Canada continues to lag behind other industrialized countries in several key economic and social areas, with a growing productivity gap with the United States, the head of the Conference Board of Canada told Calgary business leaders last week.

“We don’t seem to be able to get as much out of our country as other people do,” observed James Nininger, president of the Ottawa-based think tank, as he presented the board’s annual productivity report card, Performance and Potential.

The fifth annual report shows that Canada’s socio-economic performance compared to six other countries is overwhelmingly average, and continuing to slip behind the U.S.

Canada scored poorly in the categories of innovation and environment, and only average in the sectors dealing with the economy, education and skills, and health and society. It was given a top rating in the category of labour markets, which measures employment growth.

“I’ll let you decide, assuming you buy into this assessment . . . how you feel about the performance of our country. Is that where we want to be?” Nininger asked a meeting of the Calgary Chamber of Commerce.

Nininger added while the United Nations may rank Canada as the No. 1 country in the world, “our analysis doesn’t show that.”

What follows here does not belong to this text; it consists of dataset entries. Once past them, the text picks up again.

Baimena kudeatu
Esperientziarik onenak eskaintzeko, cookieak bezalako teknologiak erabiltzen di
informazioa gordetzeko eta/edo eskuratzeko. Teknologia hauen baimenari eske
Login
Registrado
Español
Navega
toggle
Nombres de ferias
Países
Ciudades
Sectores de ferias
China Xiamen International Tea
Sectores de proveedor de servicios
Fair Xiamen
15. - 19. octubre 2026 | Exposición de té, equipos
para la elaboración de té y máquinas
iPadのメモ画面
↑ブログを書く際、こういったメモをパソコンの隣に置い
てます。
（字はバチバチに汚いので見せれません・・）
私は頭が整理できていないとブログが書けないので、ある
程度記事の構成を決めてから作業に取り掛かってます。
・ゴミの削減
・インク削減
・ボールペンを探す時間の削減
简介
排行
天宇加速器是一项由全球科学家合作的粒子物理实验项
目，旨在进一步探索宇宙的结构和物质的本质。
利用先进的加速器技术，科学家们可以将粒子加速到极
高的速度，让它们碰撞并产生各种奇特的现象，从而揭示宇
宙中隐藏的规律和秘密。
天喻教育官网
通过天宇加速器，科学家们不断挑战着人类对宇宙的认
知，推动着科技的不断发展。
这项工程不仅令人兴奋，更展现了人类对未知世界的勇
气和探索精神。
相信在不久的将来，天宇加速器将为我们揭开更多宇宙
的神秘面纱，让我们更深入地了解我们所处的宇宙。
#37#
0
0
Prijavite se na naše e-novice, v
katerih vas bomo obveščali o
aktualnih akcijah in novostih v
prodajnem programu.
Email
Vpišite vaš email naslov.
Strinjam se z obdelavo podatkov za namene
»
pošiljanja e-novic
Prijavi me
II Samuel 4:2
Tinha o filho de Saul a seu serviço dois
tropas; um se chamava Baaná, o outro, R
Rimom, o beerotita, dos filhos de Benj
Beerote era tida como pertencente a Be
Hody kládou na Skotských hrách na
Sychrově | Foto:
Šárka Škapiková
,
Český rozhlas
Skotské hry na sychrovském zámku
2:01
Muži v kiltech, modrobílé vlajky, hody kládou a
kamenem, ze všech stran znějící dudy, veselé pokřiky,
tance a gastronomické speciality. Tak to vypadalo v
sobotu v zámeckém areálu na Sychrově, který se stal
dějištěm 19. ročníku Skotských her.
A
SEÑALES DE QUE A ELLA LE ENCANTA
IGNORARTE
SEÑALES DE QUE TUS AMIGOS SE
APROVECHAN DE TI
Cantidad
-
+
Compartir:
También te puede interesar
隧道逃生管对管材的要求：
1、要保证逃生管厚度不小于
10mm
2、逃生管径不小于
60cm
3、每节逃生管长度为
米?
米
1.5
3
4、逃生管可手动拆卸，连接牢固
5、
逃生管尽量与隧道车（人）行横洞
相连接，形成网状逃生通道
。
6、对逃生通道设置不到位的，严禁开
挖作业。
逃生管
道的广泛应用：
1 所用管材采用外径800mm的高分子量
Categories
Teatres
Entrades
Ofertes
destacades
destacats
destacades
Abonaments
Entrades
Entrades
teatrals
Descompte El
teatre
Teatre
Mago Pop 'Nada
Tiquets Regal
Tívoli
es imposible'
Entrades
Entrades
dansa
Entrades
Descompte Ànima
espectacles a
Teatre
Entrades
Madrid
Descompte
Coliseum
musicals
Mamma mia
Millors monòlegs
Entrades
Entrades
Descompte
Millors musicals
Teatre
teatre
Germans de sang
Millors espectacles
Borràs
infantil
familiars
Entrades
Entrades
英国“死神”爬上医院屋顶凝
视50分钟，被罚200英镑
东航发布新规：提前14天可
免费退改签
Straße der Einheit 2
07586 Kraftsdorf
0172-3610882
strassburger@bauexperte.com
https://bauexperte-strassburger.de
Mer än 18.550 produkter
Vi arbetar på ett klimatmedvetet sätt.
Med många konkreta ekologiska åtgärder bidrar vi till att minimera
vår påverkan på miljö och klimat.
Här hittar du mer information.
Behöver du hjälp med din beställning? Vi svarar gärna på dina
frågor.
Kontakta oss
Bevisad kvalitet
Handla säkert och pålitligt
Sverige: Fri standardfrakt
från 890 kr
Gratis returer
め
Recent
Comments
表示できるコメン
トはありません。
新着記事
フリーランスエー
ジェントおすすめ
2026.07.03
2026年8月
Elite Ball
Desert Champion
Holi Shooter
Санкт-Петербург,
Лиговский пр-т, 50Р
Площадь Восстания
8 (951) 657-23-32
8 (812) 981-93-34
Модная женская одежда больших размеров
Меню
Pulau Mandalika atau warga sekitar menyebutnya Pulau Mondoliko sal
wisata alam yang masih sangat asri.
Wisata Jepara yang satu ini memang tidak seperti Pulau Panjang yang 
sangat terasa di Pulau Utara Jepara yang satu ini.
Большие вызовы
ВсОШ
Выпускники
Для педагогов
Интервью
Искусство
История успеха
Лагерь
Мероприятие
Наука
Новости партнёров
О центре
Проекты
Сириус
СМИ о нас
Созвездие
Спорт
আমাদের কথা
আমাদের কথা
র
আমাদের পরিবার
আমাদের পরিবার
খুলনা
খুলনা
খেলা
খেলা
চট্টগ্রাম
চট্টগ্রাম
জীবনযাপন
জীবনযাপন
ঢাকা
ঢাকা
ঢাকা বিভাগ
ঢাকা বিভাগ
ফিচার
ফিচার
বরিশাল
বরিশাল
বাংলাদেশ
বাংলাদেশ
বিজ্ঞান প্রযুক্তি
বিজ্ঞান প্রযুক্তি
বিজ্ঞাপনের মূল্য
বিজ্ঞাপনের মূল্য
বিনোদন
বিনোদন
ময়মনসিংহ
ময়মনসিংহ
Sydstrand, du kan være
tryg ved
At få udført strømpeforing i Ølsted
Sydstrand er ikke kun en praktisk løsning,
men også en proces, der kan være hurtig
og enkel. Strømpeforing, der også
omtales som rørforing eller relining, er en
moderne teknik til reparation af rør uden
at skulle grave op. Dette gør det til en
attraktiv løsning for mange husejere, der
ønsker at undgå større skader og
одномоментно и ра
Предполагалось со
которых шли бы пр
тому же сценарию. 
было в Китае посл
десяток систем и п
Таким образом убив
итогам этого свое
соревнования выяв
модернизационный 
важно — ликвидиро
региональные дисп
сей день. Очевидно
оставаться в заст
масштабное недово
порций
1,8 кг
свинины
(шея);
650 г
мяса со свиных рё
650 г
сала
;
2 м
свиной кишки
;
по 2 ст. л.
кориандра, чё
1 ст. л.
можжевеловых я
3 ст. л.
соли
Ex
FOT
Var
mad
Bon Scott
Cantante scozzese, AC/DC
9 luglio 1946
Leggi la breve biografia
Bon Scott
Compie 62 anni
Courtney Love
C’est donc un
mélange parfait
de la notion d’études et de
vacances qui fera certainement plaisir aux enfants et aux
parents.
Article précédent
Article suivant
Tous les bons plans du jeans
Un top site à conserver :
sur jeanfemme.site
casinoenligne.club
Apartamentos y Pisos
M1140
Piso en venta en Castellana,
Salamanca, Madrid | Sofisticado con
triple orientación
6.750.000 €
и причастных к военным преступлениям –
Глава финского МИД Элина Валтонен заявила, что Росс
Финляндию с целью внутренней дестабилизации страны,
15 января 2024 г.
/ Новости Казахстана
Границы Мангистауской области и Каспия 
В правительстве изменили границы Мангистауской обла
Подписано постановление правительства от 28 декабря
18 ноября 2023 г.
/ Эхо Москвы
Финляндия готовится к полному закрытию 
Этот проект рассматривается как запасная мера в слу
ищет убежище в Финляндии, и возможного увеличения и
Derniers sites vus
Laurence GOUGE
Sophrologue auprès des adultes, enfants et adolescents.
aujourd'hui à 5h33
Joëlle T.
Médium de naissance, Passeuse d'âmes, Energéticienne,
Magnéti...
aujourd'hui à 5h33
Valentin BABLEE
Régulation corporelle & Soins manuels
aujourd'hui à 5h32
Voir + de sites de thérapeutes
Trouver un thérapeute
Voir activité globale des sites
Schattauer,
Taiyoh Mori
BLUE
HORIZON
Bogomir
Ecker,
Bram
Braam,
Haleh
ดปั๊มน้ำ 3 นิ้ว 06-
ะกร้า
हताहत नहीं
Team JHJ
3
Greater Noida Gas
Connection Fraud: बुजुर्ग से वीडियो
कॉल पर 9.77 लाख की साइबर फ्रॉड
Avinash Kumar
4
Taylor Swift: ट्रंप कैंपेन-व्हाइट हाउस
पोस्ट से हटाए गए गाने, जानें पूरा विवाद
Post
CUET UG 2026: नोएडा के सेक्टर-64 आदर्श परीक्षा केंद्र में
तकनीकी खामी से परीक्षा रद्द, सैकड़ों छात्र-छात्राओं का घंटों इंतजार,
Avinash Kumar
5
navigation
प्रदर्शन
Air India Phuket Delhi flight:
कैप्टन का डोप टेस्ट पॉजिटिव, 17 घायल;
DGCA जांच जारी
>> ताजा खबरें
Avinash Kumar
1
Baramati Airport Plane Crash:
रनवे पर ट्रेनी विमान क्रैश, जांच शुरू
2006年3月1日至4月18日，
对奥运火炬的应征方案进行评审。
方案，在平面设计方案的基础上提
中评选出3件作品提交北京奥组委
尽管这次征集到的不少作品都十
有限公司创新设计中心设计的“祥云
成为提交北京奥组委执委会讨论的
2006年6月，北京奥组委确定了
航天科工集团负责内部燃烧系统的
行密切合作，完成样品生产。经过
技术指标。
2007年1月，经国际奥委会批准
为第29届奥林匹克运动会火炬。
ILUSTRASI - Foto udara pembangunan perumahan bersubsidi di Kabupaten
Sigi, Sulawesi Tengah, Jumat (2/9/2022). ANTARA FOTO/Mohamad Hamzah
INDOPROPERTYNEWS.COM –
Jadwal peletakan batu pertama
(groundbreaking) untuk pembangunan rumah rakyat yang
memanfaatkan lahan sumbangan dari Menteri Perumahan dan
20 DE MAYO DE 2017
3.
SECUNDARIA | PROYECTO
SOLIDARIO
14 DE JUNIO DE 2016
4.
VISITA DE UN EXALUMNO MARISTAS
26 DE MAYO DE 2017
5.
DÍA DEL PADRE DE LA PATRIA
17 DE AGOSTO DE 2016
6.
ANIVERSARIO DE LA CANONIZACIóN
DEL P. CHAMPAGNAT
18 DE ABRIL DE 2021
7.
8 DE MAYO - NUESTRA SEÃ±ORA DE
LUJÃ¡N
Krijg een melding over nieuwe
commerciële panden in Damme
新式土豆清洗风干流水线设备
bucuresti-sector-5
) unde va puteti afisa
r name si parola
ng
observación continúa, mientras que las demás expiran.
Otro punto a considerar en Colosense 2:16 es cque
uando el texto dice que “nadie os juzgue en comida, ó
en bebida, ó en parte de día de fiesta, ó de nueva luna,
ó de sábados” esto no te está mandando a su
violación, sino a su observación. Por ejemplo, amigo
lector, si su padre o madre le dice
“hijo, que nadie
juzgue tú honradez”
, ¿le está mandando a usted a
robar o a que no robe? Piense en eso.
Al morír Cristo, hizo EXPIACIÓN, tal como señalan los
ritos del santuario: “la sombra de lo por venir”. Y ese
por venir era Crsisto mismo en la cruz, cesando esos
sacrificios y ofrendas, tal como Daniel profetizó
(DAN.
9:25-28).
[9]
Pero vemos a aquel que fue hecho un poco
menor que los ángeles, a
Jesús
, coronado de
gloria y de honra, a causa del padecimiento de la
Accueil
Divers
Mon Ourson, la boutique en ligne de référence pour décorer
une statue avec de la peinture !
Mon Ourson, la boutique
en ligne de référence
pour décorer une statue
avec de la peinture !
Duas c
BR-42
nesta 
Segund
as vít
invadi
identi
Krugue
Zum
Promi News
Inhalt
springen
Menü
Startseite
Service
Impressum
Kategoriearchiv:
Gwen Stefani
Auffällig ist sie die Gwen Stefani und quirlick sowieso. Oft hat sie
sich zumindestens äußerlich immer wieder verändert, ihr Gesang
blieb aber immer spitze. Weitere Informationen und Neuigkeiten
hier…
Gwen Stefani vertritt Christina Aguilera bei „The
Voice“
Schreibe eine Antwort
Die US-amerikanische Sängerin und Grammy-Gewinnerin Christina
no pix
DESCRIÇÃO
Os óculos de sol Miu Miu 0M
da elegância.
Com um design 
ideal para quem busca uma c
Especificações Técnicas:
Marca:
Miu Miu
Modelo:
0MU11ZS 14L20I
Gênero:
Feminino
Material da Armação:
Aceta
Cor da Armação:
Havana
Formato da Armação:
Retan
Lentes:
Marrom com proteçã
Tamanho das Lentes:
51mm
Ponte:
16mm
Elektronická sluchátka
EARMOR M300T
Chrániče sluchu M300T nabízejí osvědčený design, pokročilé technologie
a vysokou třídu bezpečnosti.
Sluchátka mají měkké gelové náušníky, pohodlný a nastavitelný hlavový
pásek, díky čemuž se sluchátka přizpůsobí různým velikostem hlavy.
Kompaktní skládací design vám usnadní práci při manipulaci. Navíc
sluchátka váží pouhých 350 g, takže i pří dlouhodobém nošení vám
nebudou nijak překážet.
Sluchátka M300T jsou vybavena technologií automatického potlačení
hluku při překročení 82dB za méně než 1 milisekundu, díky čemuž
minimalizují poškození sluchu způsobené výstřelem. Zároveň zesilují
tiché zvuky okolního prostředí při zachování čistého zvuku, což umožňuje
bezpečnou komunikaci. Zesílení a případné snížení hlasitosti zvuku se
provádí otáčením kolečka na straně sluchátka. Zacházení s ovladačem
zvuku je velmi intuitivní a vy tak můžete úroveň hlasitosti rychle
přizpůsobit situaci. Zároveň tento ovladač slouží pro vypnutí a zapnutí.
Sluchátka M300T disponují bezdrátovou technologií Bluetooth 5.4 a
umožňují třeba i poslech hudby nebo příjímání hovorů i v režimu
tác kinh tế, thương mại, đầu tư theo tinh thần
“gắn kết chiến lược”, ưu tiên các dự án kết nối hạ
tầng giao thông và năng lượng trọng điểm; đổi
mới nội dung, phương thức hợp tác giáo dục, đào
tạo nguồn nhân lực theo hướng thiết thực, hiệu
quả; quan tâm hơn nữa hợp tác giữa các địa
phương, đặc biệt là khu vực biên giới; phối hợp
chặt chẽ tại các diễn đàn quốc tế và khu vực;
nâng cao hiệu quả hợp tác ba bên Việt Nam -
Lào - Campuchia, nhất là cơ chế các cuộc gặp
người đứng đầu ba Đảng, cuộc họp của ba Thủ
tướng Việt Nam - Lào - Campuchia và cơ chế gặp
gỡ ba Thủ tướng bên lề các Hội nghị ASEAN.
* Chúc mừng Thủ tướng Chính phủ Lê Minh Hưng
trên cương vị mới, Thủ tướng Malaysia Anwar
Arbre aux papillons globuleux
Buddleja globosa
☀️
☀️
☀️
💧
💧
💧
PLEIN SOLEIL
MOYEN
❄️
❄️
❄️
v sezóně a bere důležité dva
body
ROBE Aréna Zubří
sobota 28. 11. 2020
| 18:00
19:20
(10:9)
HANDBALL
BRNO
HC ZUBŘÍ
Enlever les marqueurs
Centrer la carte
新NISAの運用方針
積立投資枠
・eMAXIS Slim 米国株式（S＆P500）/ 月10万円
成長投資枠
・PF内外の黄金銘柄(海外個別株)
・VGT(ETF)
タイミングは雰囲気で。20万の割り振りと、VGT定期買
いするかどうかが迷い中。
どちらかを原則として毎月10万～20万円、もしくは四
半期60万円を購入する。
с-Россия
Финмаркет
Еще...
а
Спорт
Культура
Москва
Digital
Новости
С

Canada trails the other six countries — the U.S., Germany, Japan, Sweden, Norway and Australia — in several areas, he noted, including money spent on research and development, and the number of external patent applications.

But Alberta, he added, “has really led other provinces as one of the finest examples of investment in innovation at a provincial level. More of that has to be done across the country.”

The report calls on leaders in all sectors, including business, to focus their efforts on:

* developing a learning culture;

* stimulating greater foreign investment;

* innovation to improve productivity growth and wealth creation;

* building a sustainable social and health-care policy.

“I think we need to think outside the confines of the Health Act to bring about change,” said Nininger.

Nininger also predicted that the low Canadian dollar would rise to the 69-cent range by the end of the year. “If you look at other currencies vis-a-vis the United States, we’re doing better than other countries,” he said.

“It’s just in the last year or two, any money that’s around is not coming here, it’s going to the United States . . . It will change. It’s got to change.”